Prandium Latinum

Posted on April 6, 2012 by

0


Prandium Latinum by Arianne Potter

Imagine if you will a typical lunch get-together: good food, some wine and excellent conversation. People laugh, they make jokes, they share and acquire and nobody looks down on anyone else. Here, Latin is the language of choice, and it is in Latin that the diners are joking, laughing, sharing and not judging. The speakers have dictionaries, but nobody is trembling, and there are no red pens out. This is a prandium Latinum, a low-stress opportunity for aspiring speakers of Latin not only to practice their communication skills, but also to make mistakes.

Gwinnett County teachers get together now at each other’s houses, taking turns hosting, about once a month. We relax, have a good lasagna and use phrases like “ego est magister” – phrases that would make us wince if we heard them from our students. But as Evan Gardner says, how fascinating! And how impossible it is to get any better at anything if we do not first make the mistake. For all our knowledge about Latin, we frequently have little practice in using our Latin, especially with people at our own level, and even with comprehension of rules, communication is a different animal. It does not improve without proper care and feeding, and we often aren’t able to get this. While ‘puer est in horto’ is great modeling practice, conversation requires us to be able to communicate without necessarily knowing how our companions will respond. Prandium Latinum is a safe environment in which to do this, a place where all of us err and all of us support each other, because it’s not about the grammar – it’s about the communication, as language learning should be. There is no competition; only comprehension and learning. So we settle in, make the errors, move on, and understand where our students are coming from.

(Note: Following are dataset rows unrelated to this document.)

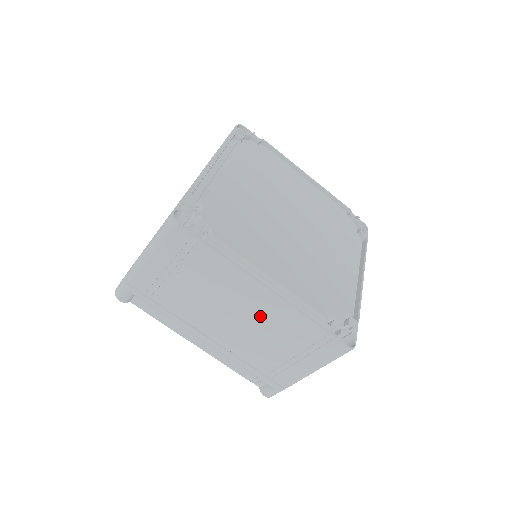
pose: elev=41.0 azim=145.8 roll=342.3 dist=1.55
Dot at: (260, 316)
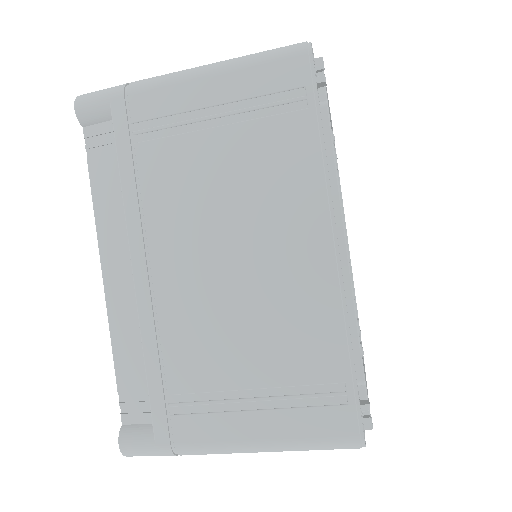
Dot at: occluded
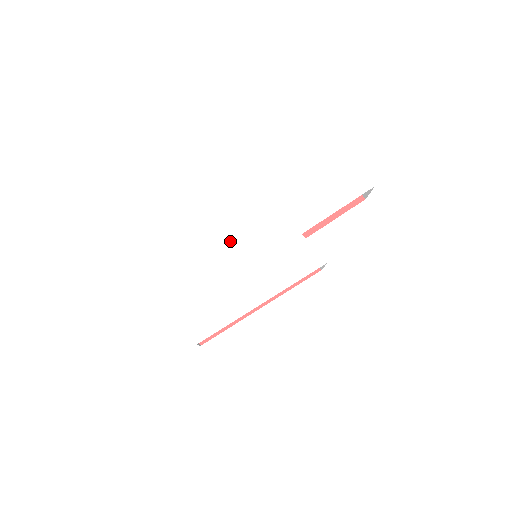
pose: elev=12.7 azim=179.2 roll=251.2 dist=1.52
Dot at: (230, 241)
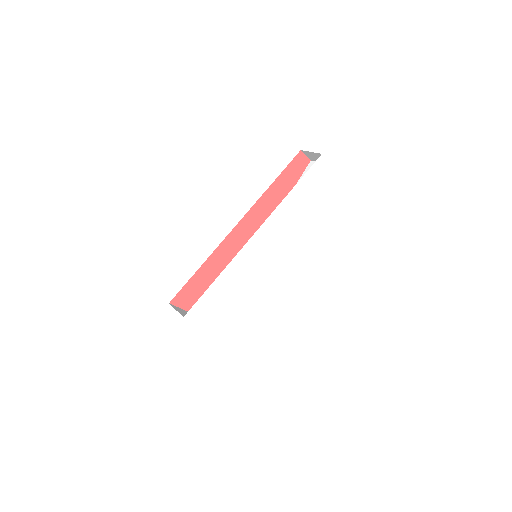
Dot at: (245, 264)
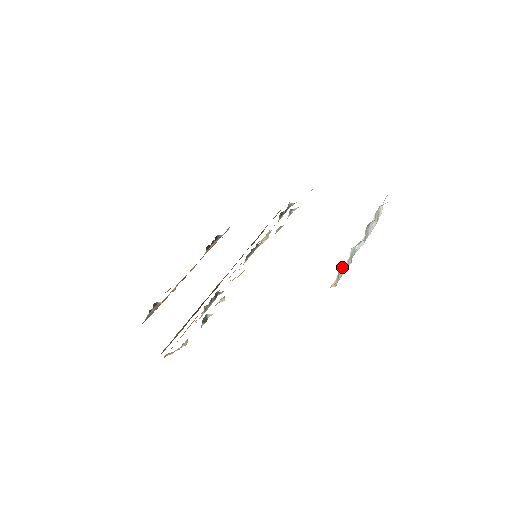
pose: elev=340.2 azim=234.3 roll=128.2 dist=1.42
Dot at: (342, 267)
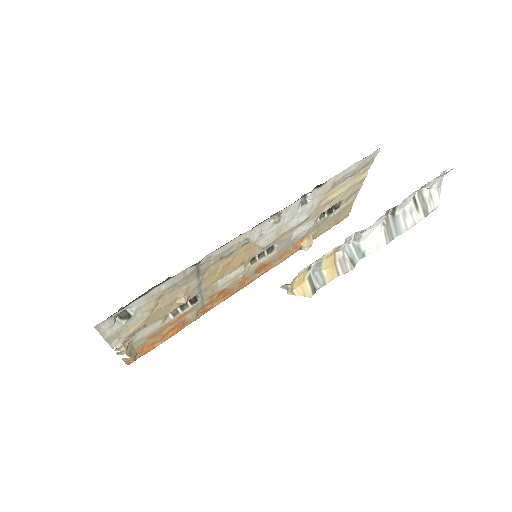
Dot at: (318, 267)
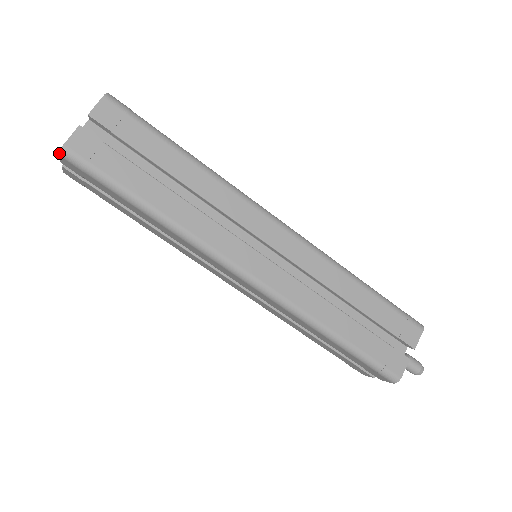
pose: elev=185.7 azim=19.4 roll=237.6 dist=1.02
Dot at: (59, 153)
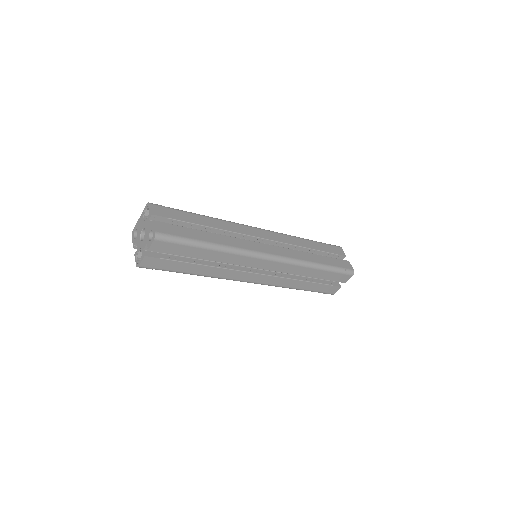
Dot at: (155, 238)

Since we began doing this, I have learned what the point of the passive periphrastic is. It is so much easier to say prandium consumendum est! than necesse est nobis prandium consumere. The language as a language, rather than a theory, has become more real to us, and each of us has gone back to our classrooms and our lives a little more comfortable in what we do, more comfortable in our teaching skins, knowing that we are capable of more than we thought. Speaking to our students is turning into the path up the mountain rather than the insurmountable peak of it. Perfectionism, I am discovering, is the death of language learning, following closely by didactic grammar. We aren’t perfect, but we are trying, which is much bigger. A prandium gives us as adult learners the space to grow without shame, without subjugating our fragile egos to grades and judgment, and with nothing riding on it but dessert.

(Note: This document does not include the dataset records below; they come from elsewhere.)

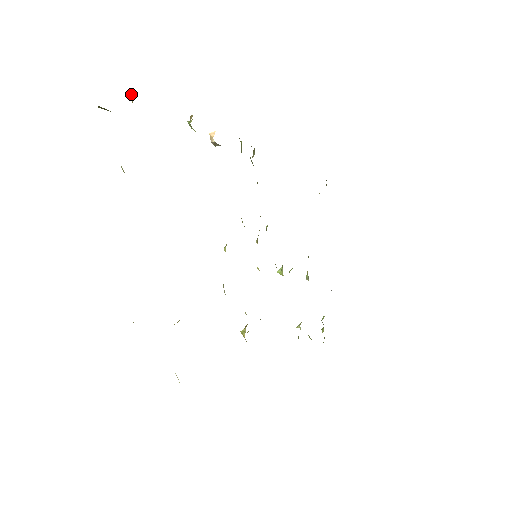
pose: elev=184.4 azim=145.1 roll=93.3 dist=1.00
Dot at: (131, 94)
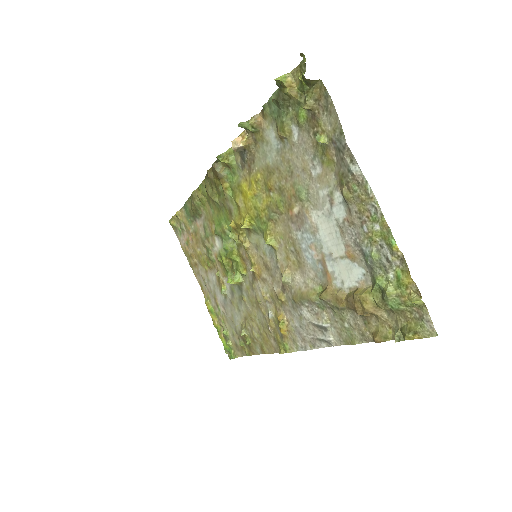
Dot at: (291, 79)
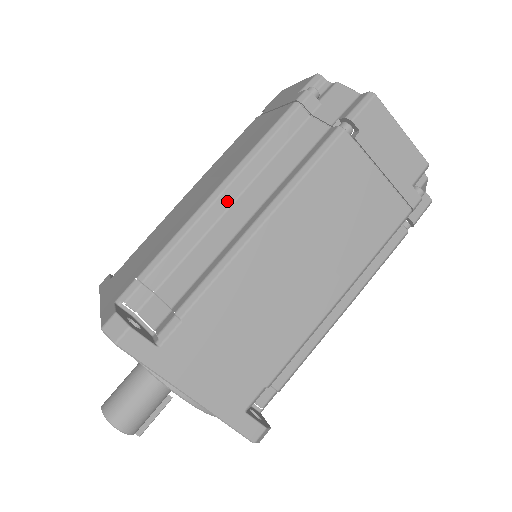
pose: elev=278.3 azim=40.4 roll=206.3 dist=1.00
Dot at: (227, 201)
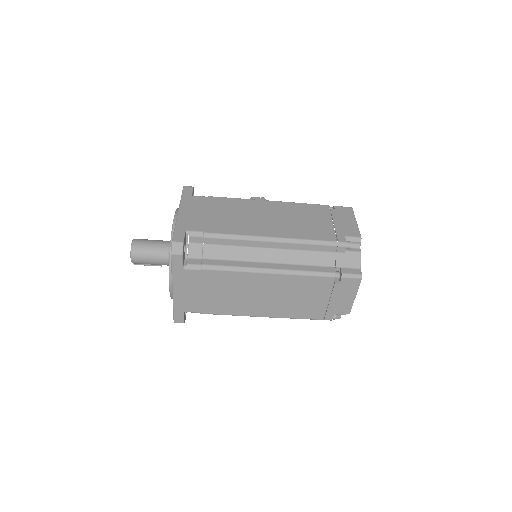
Dot at: (268, 245)
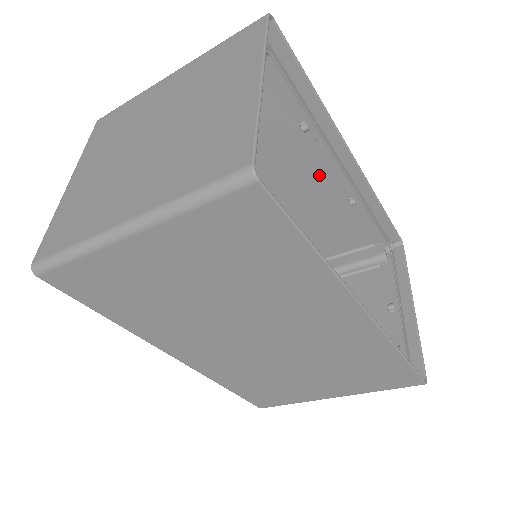
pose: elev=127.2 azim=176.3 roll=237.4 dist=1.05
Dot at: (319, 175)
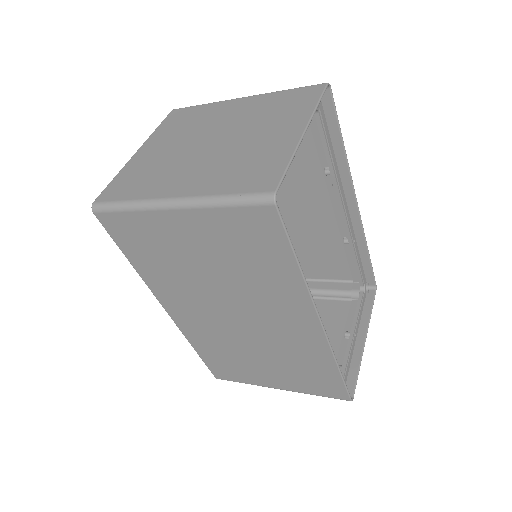
Dot at: (327, 211)
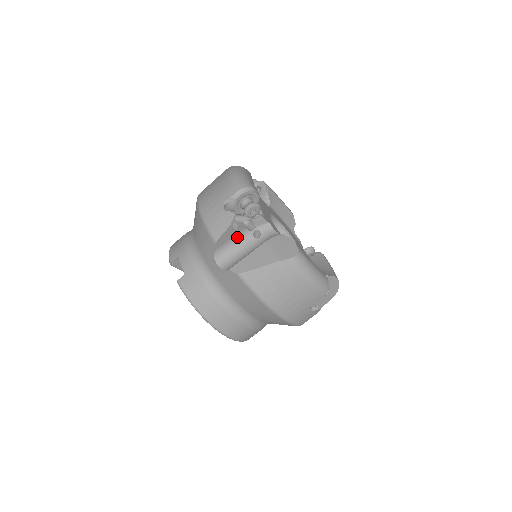
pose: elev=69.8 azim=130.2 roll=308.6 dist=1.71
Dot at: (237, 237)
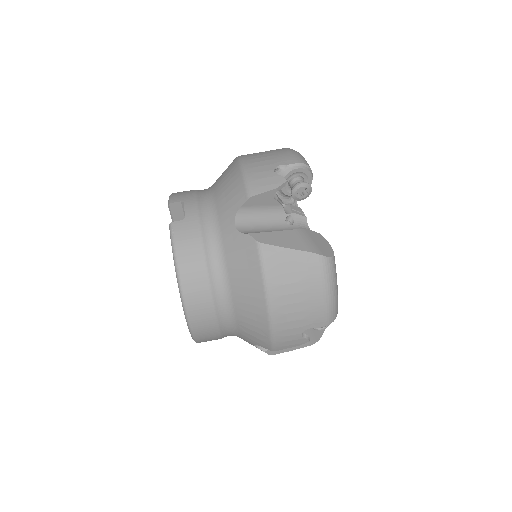
Dot at: (270, 209)
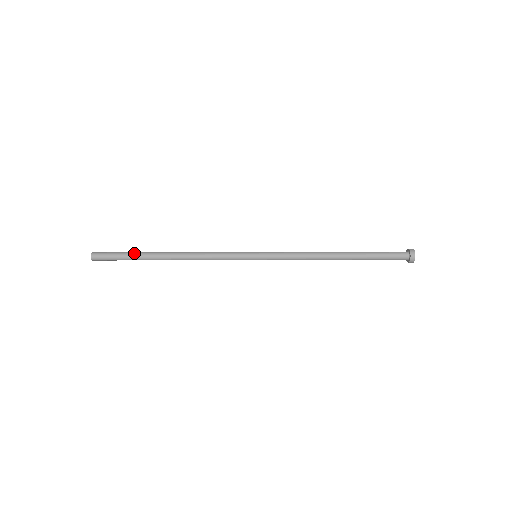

If ever you have thought about speaking Latin with your students, or even just on your own, and said, “That would be nice, but I don’t think I can do it,” give your local Latinists a call. Offer to make pasta and sit down one Sunday afternoon for some good conversation. Leave your inner critic at the door and bring your dictionary and your sparkling wit. You’ll be surprised what you can already do, what is possible if only you decide to do it.